Date of Award
Doctor of Philosophy (PhD)
Electrical and Computer Engineering
Nicola Nicolici, Shahram Shirani
Accurate measurement of surface grids through imaging enables a variety of applications. One important example can be found in automotive manufacturing, where deformed sheet metal surface strains must be validated in safety critical regions, and rapidly measured to correct process variations. This thesis advances machine vision techniques in the context of close-range surface imaging and measurement. Sheet metal surface strain analysis provides a motivating application, but the contributions may be directly transferred to a variety of other machine vision applications where reliable, accurate measurements are required in adverse imaging conditions.
Close-range imaging in practical environments presents a number of challenges, primarily relating to depth of field blur and the regional field of view. This thesis contributes to three major components required for close-range optically-based surface measurement. First, an approach for grid line intersection measurement in the presence of significant and varying depth-of-field blur is considered, with a solution based on scale-space ridge extraction.
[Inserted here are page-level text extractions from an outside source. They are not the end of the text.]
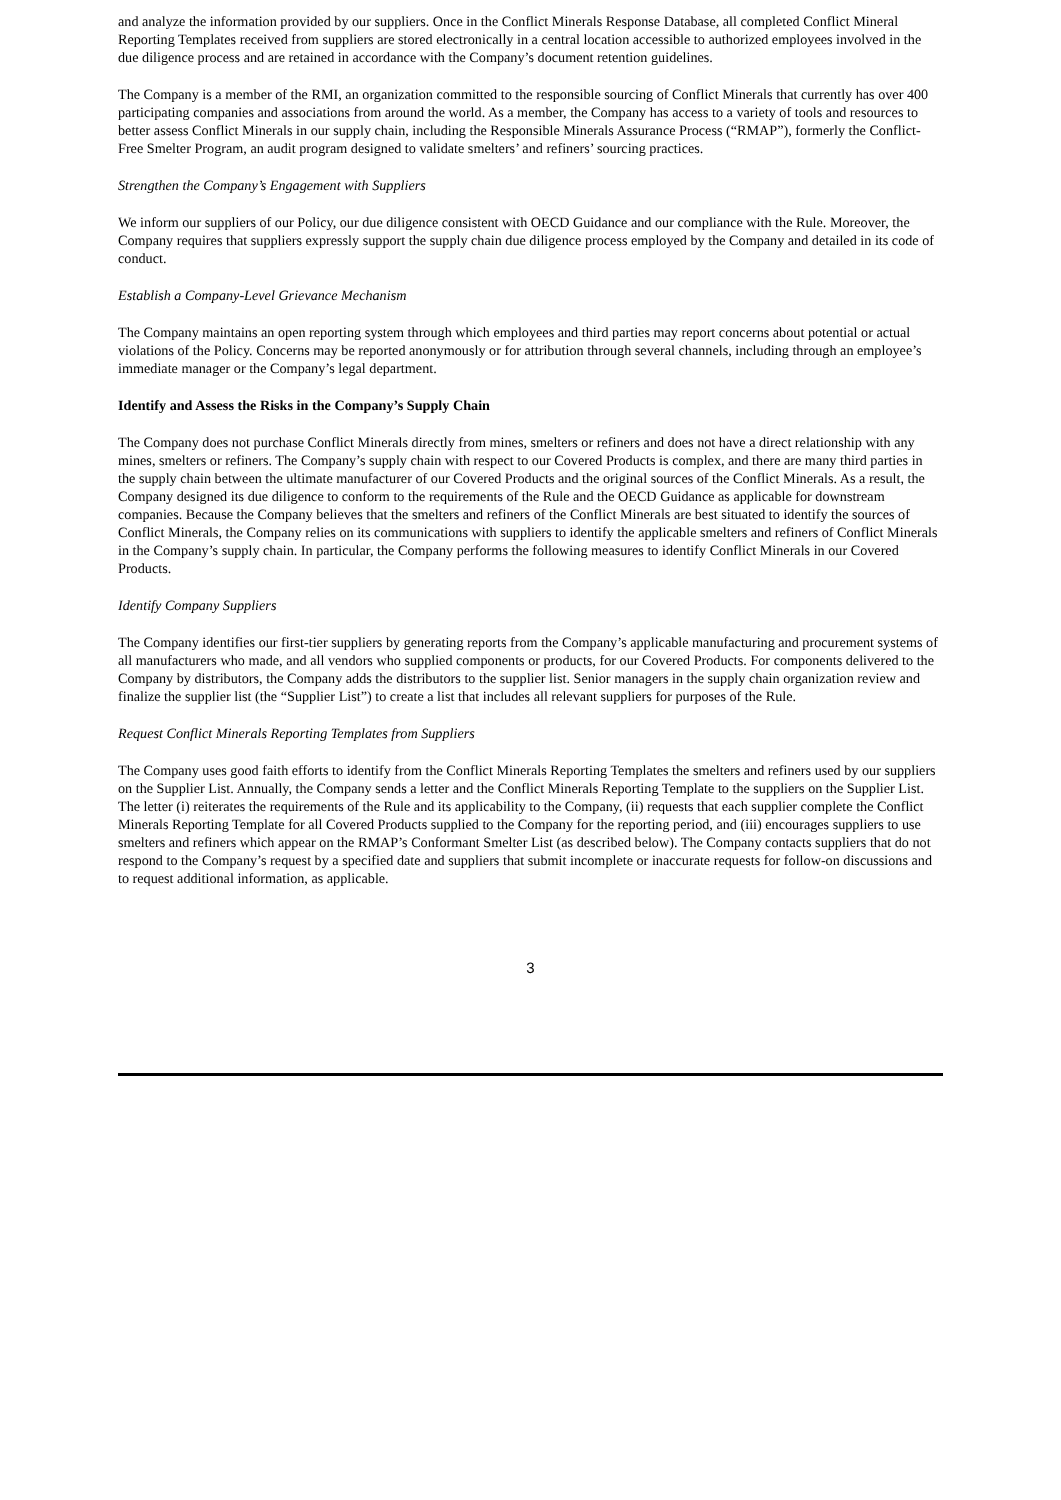and analyze the information provided by our suppliers. Once in the Conflict Minerals Response Database, all completed Conflict Mineral Reporting Templates received from suppliers are stored electronically in a central location accessible to authorized employees involved in the due diligence process and are retained in accordance with the Company’s document retention guidelines.
The Company is a member of the RMI, an organization committed to the responsible sourcing of Conflict Minerals that currently has over 400 participating companies and associations from around the world. As a member, the Company has access to a variety of tools and resources to better assess Conflict Minerals in our supply chain, including the Responsible Minerals Assurance Process (“RMAP”), formerly the Conflict-Free Smelter Program, an audit program designed to validate smelters’ and refiners’ sourcing practices.
Strengthen the Company’s Engagement with Suppliers
We inform our suppliers of our Policy, our due diligence consistent with OECD Guidance and our compliance with the Rule. Moreover, the Company requires that suppliers expressly support the supply chain due diligence process employed by the Company and detailed in its code of conduct.
Establish a Company-Level Grievance Mechanism
The Company maintains an open reporting system through which employees and third parties may report concerns about potential or actual violations of the Policy. Concerns may be reported anonymously or for attribution through several channels, including through an employee’s immediate manager or the Company’s legal department.
Identify and Assess the Risks in the Company’s Supply Chain
The Company does not purchase Conflict Minerals directly from mines, smelters or refiners and does not have a direct relationship with any mines, smelters or refiners. The Company’s supply chain with respect to our Covered Products is complex, and there are many third parties in the supply chain between the ultimate manufacturer of our Covered Products and the original sources of the Conflict Minerals. As a result, the Company designed its due diligence to conform to the requirements of the Rule and the OECD Guidance as applicable for downstream companies. Because the Company believes that the smelters and refiners of the Conflict Minerals are best situated to identify the sources of Conflict Minerals, the Company relies on its communications with suppliers to identify the applicable smelters and refiners of Conflict Minerals in the Company’s supply chain. In particular, the Company performs the following measures to identify Conflict Minerals in our Covered Products.
Identify Company Suppliers
The Company identifies our first-tier suppliers by generating reports from the Company’s applicable manufacturing and procurement systems of all manufacturers who made, and all vendors who supplied components or products, for our Covered Products. For components delivered to the Company by distributors, the Company adds the distributors to the supplier list. Senior managers in the supply chain organization review and finalize the supplier list (the “Supplier List”) to create a list that includes all relevant suppliers for purposes of the Rule.
Request Conflict Minerals Reporting Templates from Suppliers
The Company uses good faith efforts to identify from the Conflict Minerals Reporting Templates the smelters and refiners used by our suppliers on the Supplier List. Annually, the Company sends a letter and the Conflict Minerals Reporting Template to the suppliers on the Supplier List. The letter (i) reiterates the requirements of the Rule and its applicability to the Company, (ii) requests that each supplier complete the Conflict Minerals Reporting Template for all Covered Products supplied to the Company for the reporting period, and (iii) encourages suppliers to use smelters and refiners which appear on the RMAP’s Conformant Smelter List (as described below). The Company contacts suppliers that do not respond to the Company’s request by a specified date and suppliers that submit incomplete or inaccurate requests for follow-on discussions and to request additional information, as applicable.
3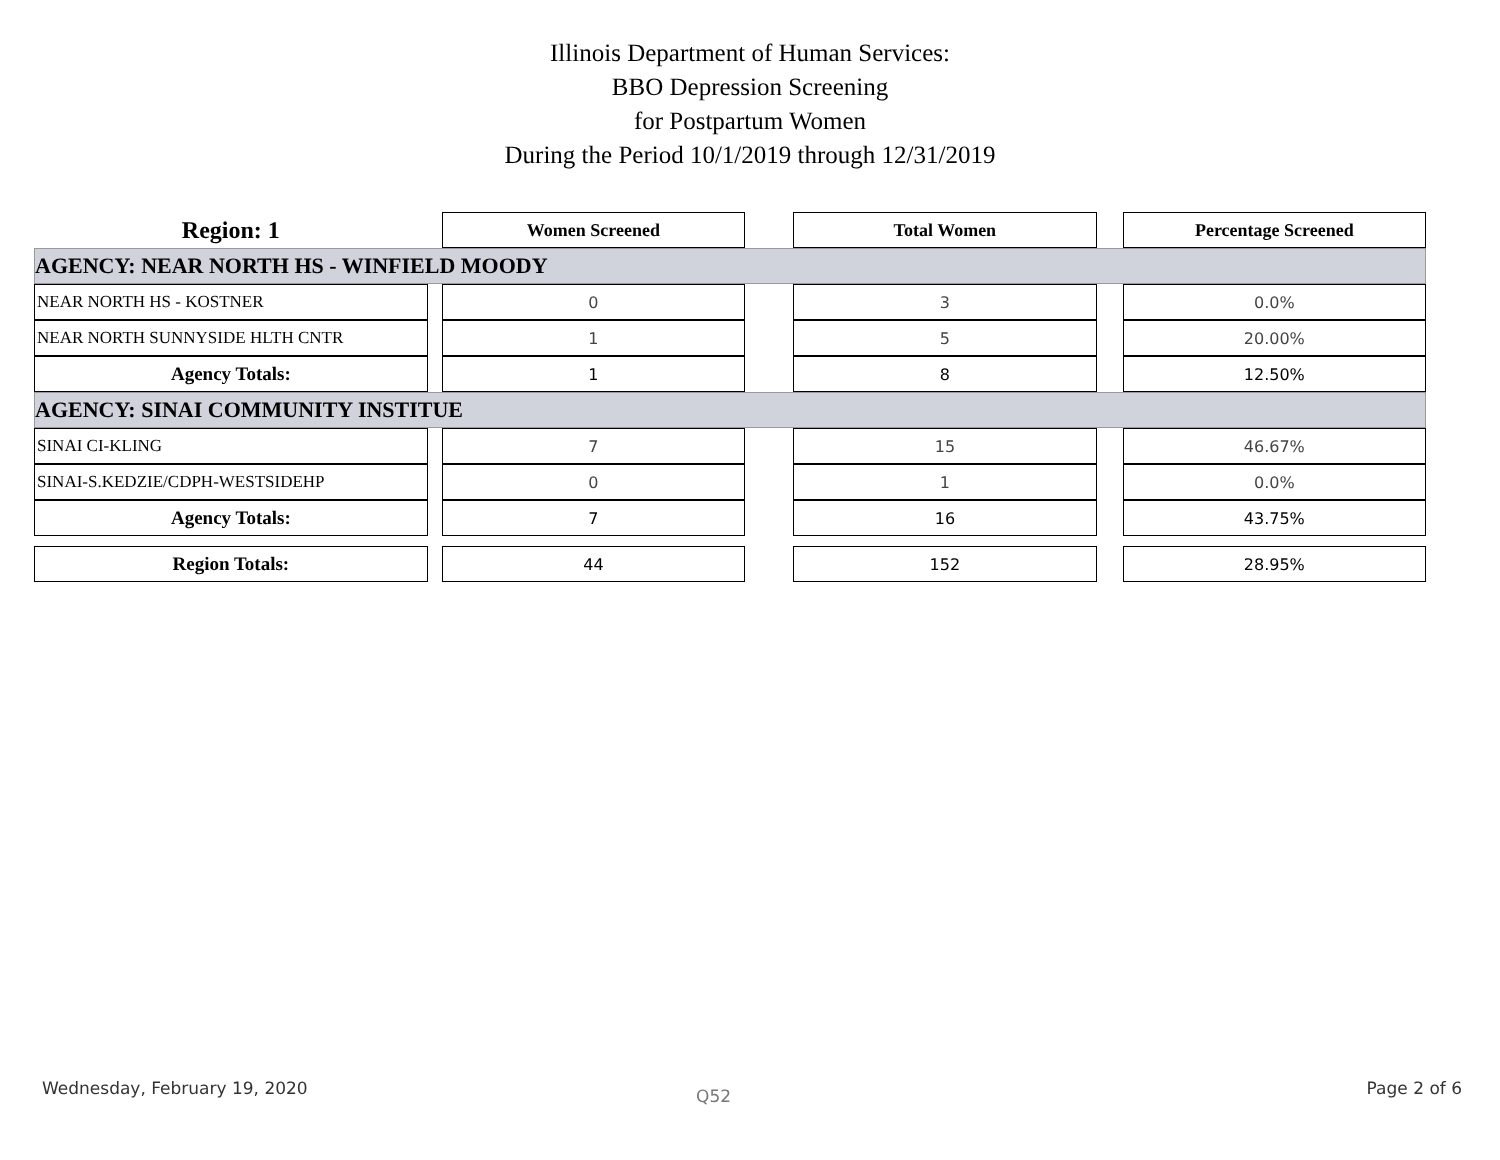Illinois Department of Human Services:
BBO Depression Screening
for Postpartum Women
During the Period 10/1/2019 through 12/31/2019
| Region: 1 | | Women Screened | | Total Women | | Percentage Screened |
| --- | --- | --- | --- | --- | --- | --- |
| AGENCY: NEAR NORTH HS - WINFIELD MOODY | | | | | | |
| NEAR NORTH HS - KOSTNER | | 0 | | 3 | | 0.0% |
| NEAR NORTH SUNNYSIDE HLTH CNTR | | 1 | | 5 | | 20.00% |
| Agency Totals: | | 1 | | 8 | | 12.50% |
| AGENCY: SINAI COMMUNITY INSTITUE | | | | | | |
| SINAI CI-KLING | | 7 | | 15 | | 46.67% |
| SINAI-S.KEDZIE/CDPH-WESTSIDEHP | | 0 | | 1 | | 0.0% |
| Agency Totals: | | 7 | | 16 | | 43.75% |
| Region Totals: | | 44 | | 152 | | 28.95% |
Wednesday, February 19, 2020 Q52 Page 2 of 6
An architecture for acceleration of the computationally intensive algorithm is then developed, and implemented using state of the art graphics (GPU) hardware. Acceleration to camera video frame rates is achieved.
The second contribution is a novel approach for interframe motion tracking of uniform gridded surfaces. The algorithm exploits topological structure of the imaged grid pattern, thereby reducing dimensionality of the interframe tracking problem. Intrinsic fiducial measurement is proposed to avoid the need for explicit feature detectors that locate fiducials in the presence of varying size and blur. Close-range interframe tracking is demonstrated, and statistics are presented on the registration objective function.
Finally, an approach is considered for camera and hand-eye calibration of a monocular camera mounted to the tool point of a coordinate measuring machine (CMM). Pre-processing algorithms are contributed to prepare close-range gridded image data for the calibration process. Ideal model coordinate points are coherently assigned to detected grid features across video sequences, and grid approximation is performed for highly blurred image frames where reliable features have not been extracted.
The contributions of this thesis make significant progress toward enabling video frame rate, close-range, computer vision-based sheet metal surface strain analysis, and other applications where challenging image conditions impede measurement.
Kinsner, Michael, "Close-range Machine Vision for Gridded Surface Measurement" (2011). Open Access Dissertations and Theses. Paper 6072.